Ship backups off-host

Whatever scheduler you use, end the script with a copy to off-host storage. Examples:

# Rsync to a separate VM
rsync -av /backups/ backup-vm:/srv/nufi/

# S3 / MinIO
aws s3 sync /backups s3://nufi-backups/nufi/

# B2 / Wasabi etc.
restic backup /backups

Restore drill

Schedule a drill once a quarter. The drill:

Spin up a parallel compose stack on a separate host.
Stop it. Replace its volumes with the latest backups.
Start it.
Sign in. Pick a recent conversation. Issue a chat. Confirm everything works.

Untested backups are not backups. The drill is the only way you learn the gotchas (e.g. ClickHouse migration mismatches if the schema moved forward) before an actual incident.

What you do not back up

Prometheus metrics.

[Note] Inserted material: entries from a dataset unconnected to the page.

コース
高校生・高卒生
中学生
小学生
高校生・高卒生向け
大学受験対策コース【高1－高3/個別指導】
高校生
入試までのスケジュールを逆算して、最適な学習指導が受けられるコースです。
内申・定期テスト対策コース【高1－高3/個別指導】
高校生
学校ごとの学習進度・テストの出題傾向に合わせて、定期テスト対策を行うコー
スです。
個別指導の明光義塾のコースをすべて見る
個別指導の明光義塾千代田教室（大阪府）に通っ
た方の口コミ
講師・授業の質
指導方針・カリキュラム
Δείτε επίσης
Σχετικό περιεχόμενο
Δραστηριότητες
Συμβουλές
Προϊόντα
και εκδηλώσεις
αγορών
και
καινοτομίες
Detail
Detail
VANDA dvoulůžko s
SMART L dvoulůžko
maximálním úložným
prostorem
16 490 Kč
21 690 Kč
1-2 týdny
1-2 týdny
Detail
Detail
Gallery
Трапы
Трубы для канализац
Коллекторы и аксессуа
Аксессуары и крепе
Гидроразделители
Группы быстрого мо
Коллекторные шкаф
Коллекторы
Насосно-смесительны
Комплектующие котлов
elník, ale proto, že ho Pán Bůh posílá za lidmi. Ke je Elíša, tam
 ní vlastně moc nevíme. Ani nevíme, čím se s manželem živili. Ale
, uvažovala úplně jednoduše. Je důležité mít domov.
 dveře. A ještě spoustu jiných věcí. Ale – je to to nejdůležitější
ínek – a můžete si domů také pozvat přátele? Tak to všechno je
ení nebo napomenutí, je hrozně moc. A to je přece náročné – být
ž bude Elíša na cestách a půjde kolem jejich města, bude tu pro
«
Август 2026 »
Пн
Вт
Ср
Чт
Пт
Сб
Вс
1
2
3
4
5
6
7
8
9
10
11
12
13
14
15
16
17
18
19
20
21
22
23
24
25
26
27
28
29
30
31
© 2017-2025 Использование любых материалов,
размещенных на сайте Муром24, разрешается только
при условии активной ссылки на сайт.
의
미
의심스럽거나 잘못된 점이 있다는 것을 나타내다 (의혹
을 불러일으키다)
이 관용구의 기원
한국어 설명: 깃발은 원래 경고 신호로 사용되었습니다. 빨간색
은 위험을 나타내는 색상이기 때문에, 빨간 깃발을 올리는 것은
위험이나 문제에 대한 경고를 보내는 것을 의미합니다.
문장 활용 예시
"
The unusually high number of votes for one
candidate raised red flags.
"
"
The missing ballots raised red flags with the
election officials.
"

Cheap to lose; would only impact graphs.
Redis. Rate-limit counters and cache. Reset on restart.
Grafana data. Dashboards are provisioned from monitoring/grafana/dashboards/ (in git), so a fresh container reads them on first boot.
MinIO langfuse bucket bootstrap. Recreated by minio-init on startup.

On Postgres tablespace growth

Langfuse stores metadata in Postgres and traces in ClickHouse. That keeps Postgres small (~1–5 GB at moderate scale). If your Postgres dump grows past ~10 GB, something else is wrong — typically The gateway's spend logs not being purged. Set spend_logs_max_size in litellm/config.yaml to enforce retention.